Selanjutnya tujuan kami adalah
Asiatique The Riverfront yang memang hanya dibuka pada malam hari. Untuk menuju
Asiatique The Riverfront, kita bisa menggunakan jasa angkutan shuttle boat gratis yang hanya
beroperasi dari pukul 16:00 – 00:30 dari Sathorn Pier. Saat itu kami berangkat
pukul 19:00. Antrian pun tidak terlalu mengular karena mungkin pengunjung sudah
berangkat sedari pukul 16:00. Selama menyusuri sungai Chao Phraya pada malam
hari, kami disuguhi pemandangan lampu-lampu dari Asiatique dan Mekong Ferris Wheel.
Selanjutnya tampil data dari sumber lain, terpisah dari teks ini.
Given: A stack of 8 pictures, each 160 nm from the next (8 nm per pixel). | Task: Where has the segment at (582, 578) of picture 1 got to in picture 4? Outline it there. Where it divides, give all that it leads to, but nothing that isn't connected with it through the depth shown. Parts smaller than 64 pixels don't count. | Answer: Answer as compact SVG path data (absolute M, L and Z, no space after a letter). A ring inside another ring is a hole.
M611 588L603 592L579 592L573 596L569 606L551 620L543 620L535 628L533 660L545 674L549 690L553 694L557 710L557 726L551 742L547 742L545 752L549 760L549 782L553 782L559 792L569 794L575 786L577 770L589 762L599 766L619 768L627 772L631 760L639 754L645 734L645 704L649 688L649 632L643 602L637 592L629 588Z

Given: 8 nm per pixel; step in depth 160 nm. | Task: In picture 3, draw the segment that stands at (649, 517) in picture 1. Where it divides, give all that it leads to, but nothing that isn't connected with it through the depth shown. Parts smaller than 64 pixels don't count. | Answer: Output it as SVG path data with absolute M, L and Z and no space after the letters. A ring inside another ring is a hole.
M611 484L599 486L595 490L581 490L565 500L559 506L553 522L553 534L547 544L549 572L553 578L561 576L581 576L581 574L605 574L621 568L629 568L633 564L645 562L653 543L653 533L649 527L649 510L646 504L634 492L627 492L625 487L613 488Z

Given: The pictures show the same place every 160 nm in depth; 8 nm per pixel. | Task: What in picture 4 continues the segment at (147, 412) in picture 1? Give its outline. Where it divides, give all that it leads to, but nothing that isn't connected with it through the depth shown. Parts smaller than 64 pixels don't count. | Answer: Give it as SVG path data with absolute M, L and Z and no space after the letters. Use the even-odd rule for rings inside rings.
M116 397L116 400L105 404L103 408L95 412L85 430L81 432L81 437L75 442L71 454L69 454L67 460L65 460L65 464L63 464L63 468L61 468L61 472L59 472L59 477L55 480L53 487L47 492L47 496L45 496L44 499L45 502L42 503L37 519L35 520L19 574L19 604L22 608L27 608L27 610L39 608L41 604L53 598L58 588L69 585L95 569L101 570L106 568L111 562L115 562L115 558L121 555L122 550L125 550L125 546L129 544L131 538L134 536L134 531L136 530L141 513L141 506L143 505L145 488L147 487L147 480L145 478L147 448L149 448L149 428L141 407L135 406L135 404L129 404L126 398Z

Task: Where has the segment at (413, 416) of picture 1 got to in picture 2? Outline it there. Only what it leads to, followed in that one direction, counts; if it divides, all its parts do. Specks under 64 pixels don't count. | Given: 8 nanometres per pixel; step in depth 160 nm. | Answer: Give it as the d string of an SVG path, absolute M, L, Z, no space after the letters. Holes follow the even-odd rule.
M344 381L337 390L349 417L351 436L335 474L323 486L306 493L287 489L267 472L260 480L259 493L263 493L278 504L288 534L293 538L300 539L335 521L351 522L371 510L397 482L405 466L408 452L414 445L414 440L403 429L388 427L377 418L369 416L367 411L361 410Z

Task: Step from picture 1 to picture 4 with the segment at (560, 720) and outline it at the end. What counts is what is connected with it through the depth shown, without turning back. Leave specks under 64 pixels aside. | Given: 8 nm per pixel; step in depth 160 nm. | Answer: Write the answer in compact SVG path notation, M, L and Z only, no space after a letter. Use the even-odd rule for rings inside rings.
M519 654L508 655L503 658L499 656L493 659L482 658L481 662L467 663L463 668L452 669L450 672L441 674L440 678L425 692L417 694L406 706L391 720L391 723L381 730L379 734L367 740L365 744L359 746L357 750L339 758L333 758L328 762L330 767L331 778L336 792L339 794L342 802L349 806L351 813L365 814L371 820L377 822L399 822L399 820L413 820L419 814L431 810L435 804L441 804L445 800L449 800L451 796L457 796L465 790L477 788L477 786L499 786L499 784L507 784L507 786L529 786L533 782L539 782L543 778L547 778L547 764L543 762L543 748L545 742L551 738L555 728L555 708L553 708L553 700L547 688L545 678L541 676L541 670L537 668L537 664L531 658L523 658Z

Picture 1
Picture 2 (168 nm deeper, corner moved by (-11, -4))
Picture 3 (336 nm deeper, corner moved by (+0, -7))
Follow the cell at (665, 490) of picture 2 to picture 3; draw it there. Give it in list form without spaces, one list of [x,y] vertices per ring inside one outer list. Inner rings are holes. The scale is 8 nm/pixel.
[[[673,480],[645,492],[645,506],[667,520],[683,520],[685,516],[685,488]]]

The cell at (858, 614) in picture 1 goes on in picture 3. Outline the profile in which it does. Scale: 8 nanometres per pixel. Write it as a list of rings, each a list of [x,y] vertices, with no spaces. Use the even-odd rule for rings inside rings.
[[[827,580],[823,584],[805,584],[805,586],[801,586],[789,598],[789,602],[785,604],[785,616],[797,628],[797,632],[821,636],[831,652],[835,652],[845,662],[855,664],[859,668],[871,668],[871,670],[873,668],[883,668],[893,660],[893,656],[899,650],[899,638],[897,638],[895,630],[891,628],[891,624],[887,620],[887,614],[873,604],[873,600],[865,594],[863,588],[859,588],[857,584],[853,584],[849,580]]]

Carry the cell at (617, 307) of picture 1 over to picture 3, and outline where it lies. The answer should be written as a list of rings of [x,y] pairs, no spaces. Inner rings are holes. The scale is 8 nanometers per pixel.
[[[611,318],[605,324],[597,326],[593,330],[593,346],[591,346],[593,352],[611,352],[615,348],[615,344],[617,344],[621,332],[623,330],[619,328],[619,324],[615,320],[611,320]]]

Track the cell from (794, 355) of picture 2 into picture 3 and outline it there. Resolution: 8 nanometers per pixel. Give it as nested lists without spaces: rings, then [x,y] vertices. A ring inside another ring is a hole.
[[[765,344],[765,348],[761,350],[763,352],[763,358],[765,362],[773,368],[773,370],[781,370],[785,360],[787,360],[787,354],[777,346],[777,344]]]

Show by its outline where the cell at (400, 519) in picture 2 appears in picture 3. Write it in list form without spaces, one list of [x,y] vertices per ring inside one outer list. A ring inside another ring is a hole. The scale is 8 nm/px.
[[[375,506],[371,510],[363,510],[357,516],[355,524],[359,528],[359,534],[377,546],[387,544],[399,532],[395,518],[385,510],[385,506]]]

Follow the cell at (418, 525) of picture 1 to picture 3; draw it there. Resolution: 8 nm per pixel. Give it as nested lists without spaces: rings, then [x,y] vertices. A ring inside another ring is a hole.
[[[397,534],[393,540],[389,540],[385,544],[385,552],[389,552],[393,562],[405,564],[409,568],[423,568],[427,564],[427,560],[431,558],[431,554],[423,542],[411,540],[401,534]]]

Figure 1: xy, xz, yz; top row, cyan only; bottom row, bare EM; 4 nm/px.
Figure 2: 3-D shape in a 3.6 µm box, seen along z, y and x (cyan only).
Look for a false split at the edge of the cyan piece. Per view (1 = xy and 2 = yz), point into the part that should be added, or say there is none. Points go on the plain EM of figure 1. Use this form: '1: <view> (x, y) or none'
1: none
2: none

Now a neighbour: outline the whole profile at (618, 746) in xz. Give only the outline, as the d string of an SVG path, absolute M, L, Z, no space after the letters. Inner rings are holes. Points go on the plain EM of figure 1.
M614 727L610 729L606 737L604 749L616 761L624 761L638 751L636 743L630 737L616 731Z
Di Asiatique ini terdapat
restoran, pertunjukan musik, dan pusat oleh-oleh yang didesain sangat megah
seperti Gading Walk di Jakarta. Walaupun terlihat megah dan mahal, ternyata
barang yang dijajakan terbilang cukup murah. Aku membeli oleh-oleh pakaian
untuk keponakan yang berumur 4,5 dan 1,5 tahun dengan harga rata-rata 74 THB (Rp
30.000) pada pedagang yang berasal dari Sri Lanka. Aku mengobrol banyak dengan
pedagang ini karena sangat ramah, sampai menanyakan dimana asalku dan sudah
pernah pergi ke Bali HEHEHE Indonesia selalu saja dikenal dengan Bali. Tak terasa
jam sudah menunjukkan pukul 23:00, yang mana sebentar lagi jam operasional shuttle boat gratis akan berakhir. Kami
bergegas mengantre kapal untuk kembali menuju penginapan.
 |
Gemerlap malam dari atas shuttle boat |
 |
Suasana di shuttle boat |
 |
Asiatique the Riverfront |
DAY 3 (07 MARET 2017): MBK CENTER - SIAM PARAGON - BANGKOK ART & CULTURE
CENTER - KHAOSAN ROAD
Hari ketiga selama di Bangkok
memang kami khususkan untuk mencari oleh-oleh. Kami memilih kawasan Siam
setelah mencari beberapa informasi dari blog
traveller yang mengatakan bahwa ada sebuah mall yang dihuni ribuan tenant yang menjual berbagai aksesoris,
pakaian, makanan dan minuman khas Bangkok dengan harga yang lebih murah. Nama
mall tersebut adalah MBK Center (Ma Boon Khrong Center). Jika dilihat dari luar, mall tampak megah, tidak
kalah megah dengan pesaingnya yaitu Siam Paragon namun ketika sudah berada di
dalam, suasana mall tak jauh berbeda dengan ITC seperti di Jakarta. Di MBK
Center, kami menemukan minuman Nestea Thai Milk Tea yang berharga lebih
murah dari harga Nestea yang kami beli di Pasar Chatuchak dan Asiatique. Tanpa pikir
panjang, aku memborong minuman Nestea yang memang cukup terkenal di Bangkok
sebanyak mungkin (kalau beli melalui e-commerce
akan lebih mahal). Fyi harga Nestea 15 sachet/pack di Pasar Chatuchak
sebesar 120 THB (Rp 48.600) sedangkan di MBK Center hanya sebesar 95 THB (Rp
38.500). Transportasi menuju MBK Center ini sangat mudah karena terletak tidak
jauh dari BTS W1 National Stadium. Hanya berjalan kaki beberapa meter melalui sky walk,
kalian akan tiba di antara dua mall yaitu Siam Paragon dan MBK Center.
 |
MBK Center dari sky walk |
Setelah hampir setengah hari
menyusuri MBK Center, perut kami mulai terasa lapar. Kami menemukan food court
yang cukup nyaman dengan pilihan makanan dan minuman yang bervariasi di area
luar MBK Center. Kami membeli Pad Thai seharga 37 THB (Rp 15.000), Mango Sticky
Rice seharga 100 THB (Rp 40.500), Coconut Ice Cream seharga 25 THB (Rp 10.000),
dan konsentrat mangga seharga 25 THB (Rp. 10.000). Selanjutnya perjalanan kami
adalah menuju Siam Paragon hanya sekedar melihat-lihat suasana karena harga barang
yang dijual tidak sesuai dengan kantung backpacker.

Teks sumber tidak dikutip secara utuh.